• _Stated goal 1_
For the op-ed on missile defense, decide whether each statement below agrees with it, and support each yes or no with the deciding words of the op-ed, quoted exactly.
(a) The Department of Defense approved the Next Generation Interceptor in March.
(b) US homeland missile defense is meant mainly to counter Russian and Chinese attacks.
(c) Both authors served in the Trump administration.
• _Stated goal 2_
Reproduce the passage of the op-ed on missile defense starting at "Early indications are" and ending at "time of crisis.".

• _Extract to read_

--

By WALTER SLOCOMBE and ROBERT SOOFER
on September 10, 2021 at 8:15 AM

The Biden administration’s strategic review, including its work on the Missile Defense Review, is expected to be completed by the end of the year. One major decision facing Pentagon leadership is whether to alter the current homeland defense posture. In this op-ed, Walter Slocombe and Robert Soofer — who served in the Clinton and Trump administrations, respectively — argue the bipartisan case for keeping the current strategy.

At the recent Space and Missile Defense conference in Huntsville, Ala., senior defense officials confirmed that the Biden administration’s missile defense policy review is well underway. And one of the most consequential questions for that review concerns whether to stay the course on improving US homeland missile defenses.

Early indications are promising. In March, the Department of Defense approved the Next Generation Interceptor (NGI) to proceed, and it has received strong support from Congress. It has also received support from both STRATCOM head Adm. Charles Richard and NORTHCOM leader Gen. Glen VanHerck, who would operate the system in a time of crisis.

But NGI has its critics within the administration, in Congress, and in certain think tanks, setting the stage for a high-stakes policy debate between those who value missile defense as an enabler of US grand strategy, and those who doubt any missile defense system can perform well or fear that enhanced missile defense may start an arms race with Russia and China.

The issue is staying ahead of limited long-range missile threats from rogue regional actors, not defense against Russian or Chinese attacks, which instead relies on nuclear deterrence. This has been the guiding principle of US missile defense policy since the end of the Cold War. That’s why it is essential to sustain the strategic modernization program approved under Obama, continued with marginal adjustments under Trump, endorsed under Biden and backed, in a largely bipartisan manner, by Congress.

--

• _Data rows_
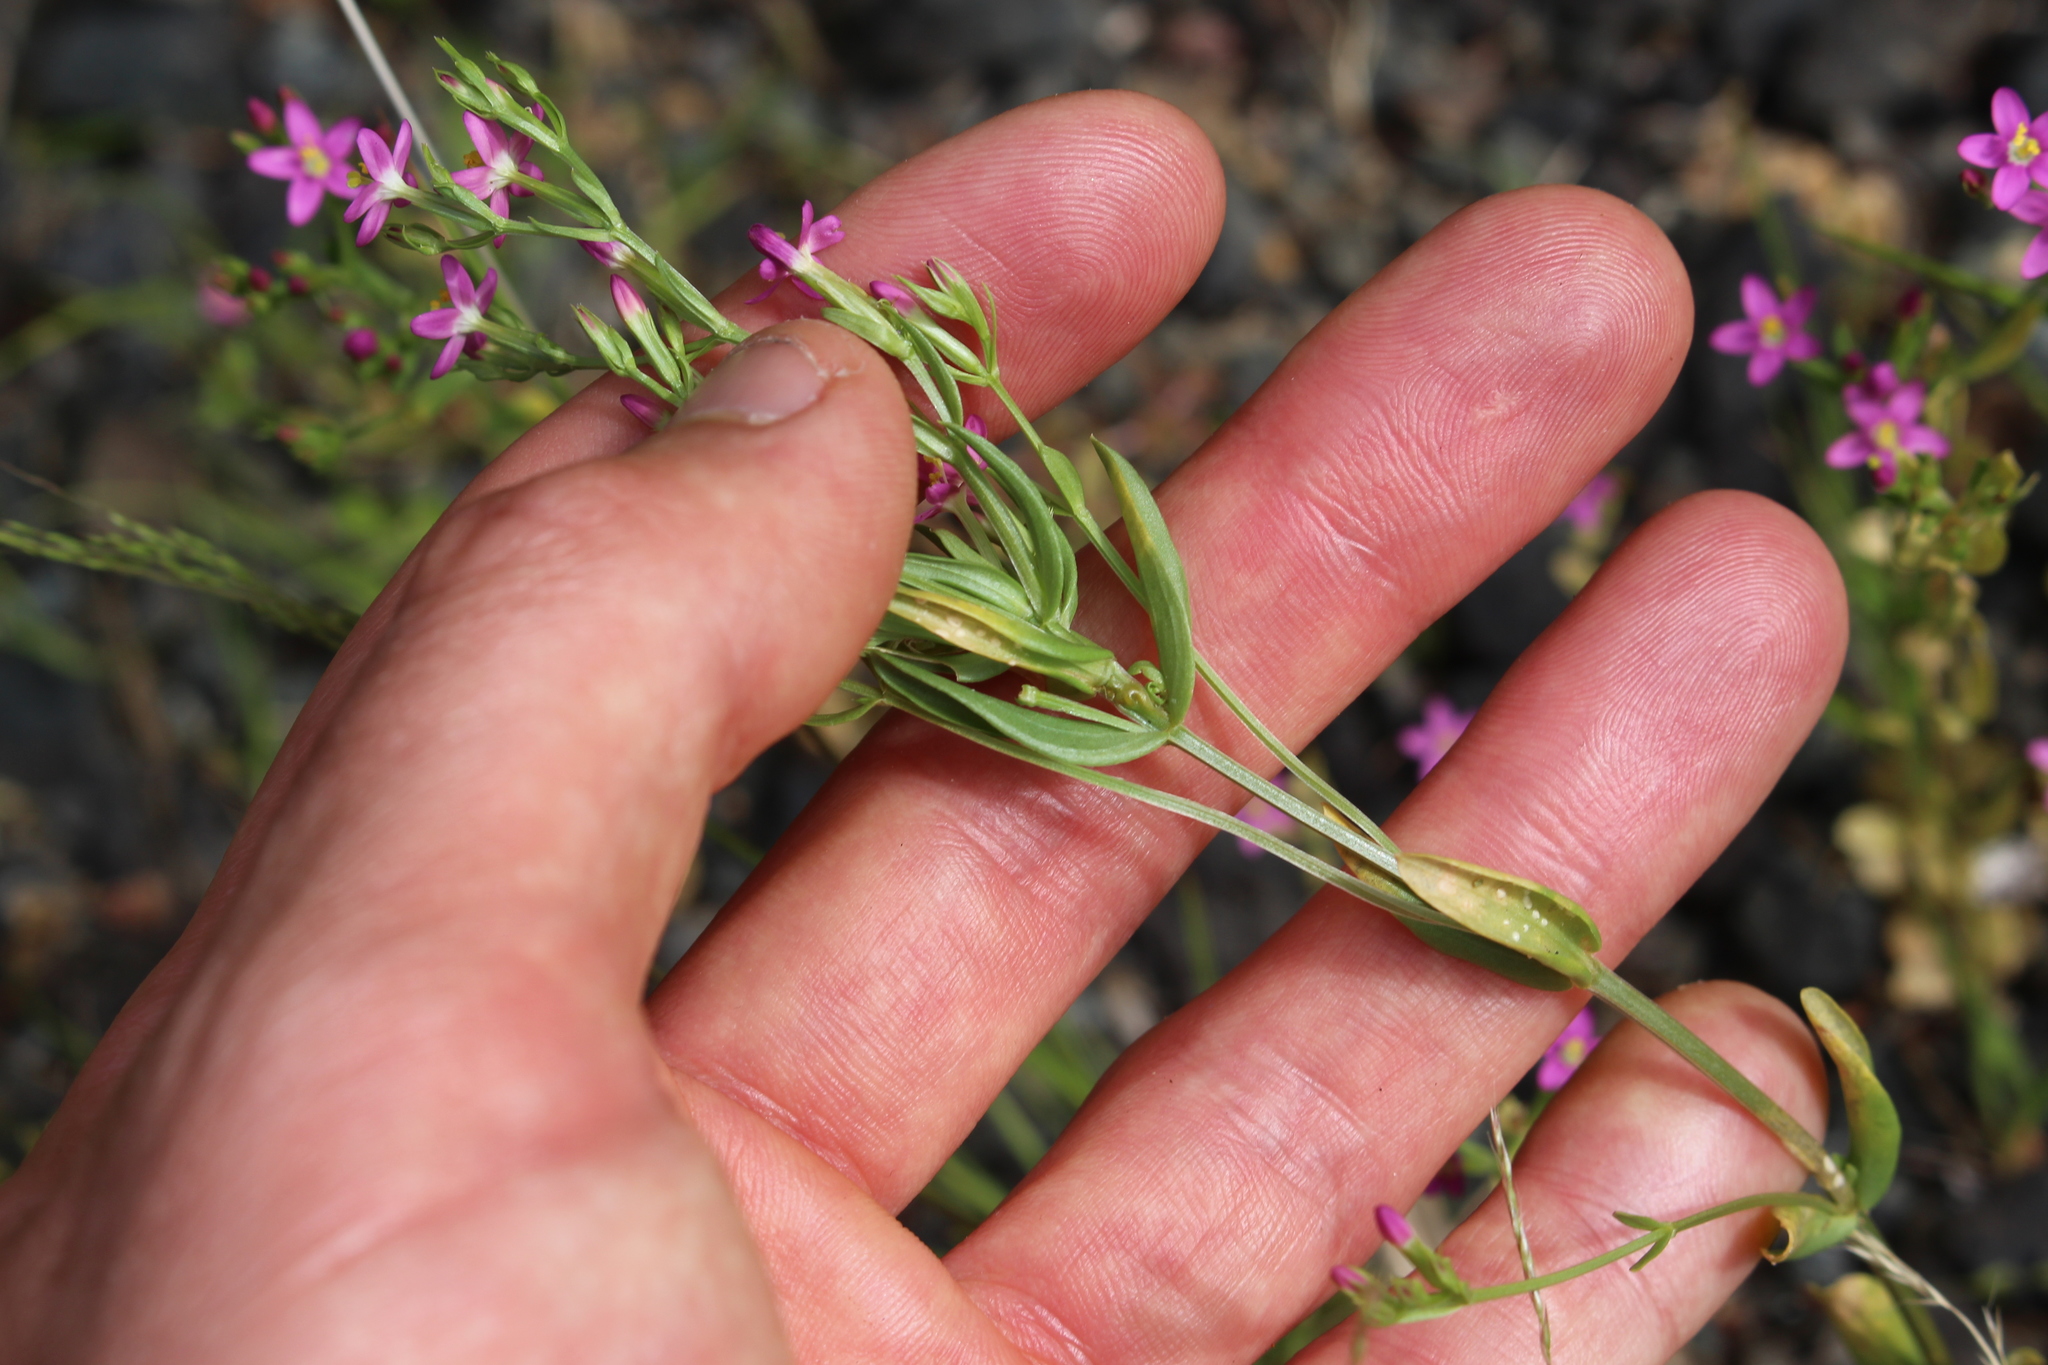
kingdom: Plantae
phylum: Tracheophyta
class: Magnoliopsida
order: Gentianales
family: Gentianaceae
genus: Centaurium
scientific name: Centaurium erythraea
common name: Common centaury
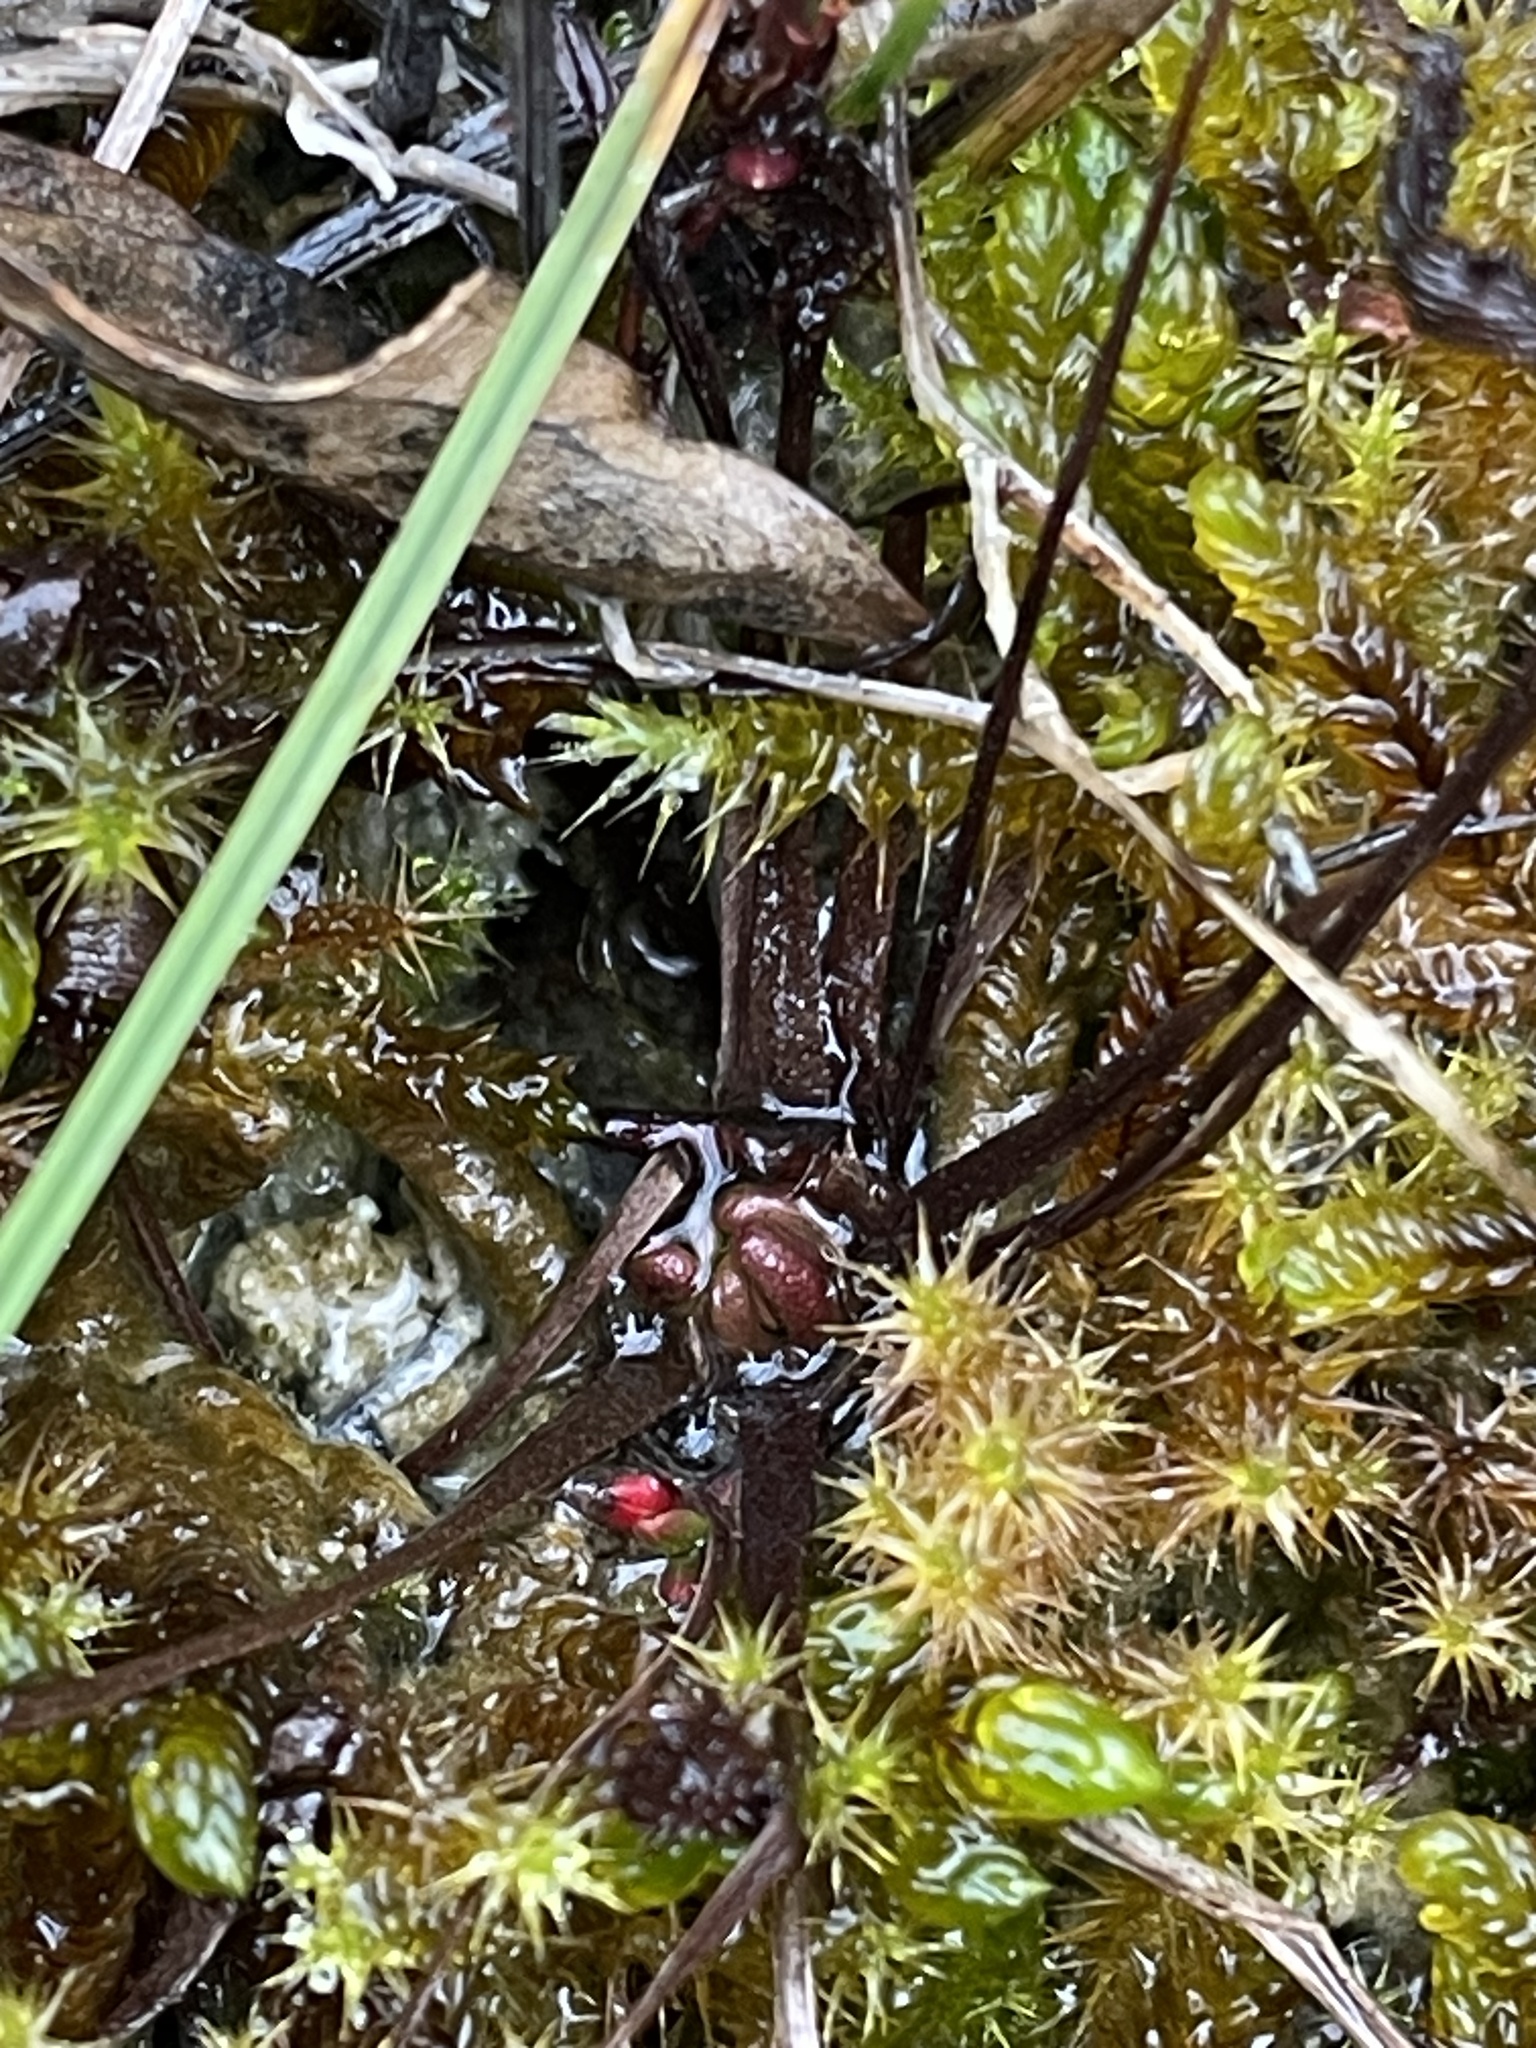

--

• _Task solution 1_
(a) Yes: "In March, the Department of Defense approved the Next Generation Interceptor (NGI) to proceed"
(b) No: "not defense against Russian or Chinese attacks, which instead relies on nuclear deterrence"
(c) No: "who served in the Clinton and Trump administrations, respectively"

• _Task solution 2_
Early indications are promising. In March, the Department of Defense approved the Next Generation Interceptor (NGI) to proceed, and it has received strong support from Congress. It has also received support from both STRATCOM head Adm. Charles Richard and NORTHCOM leader Gen. Glen VanHerck, who would operate the system in a time of crisis.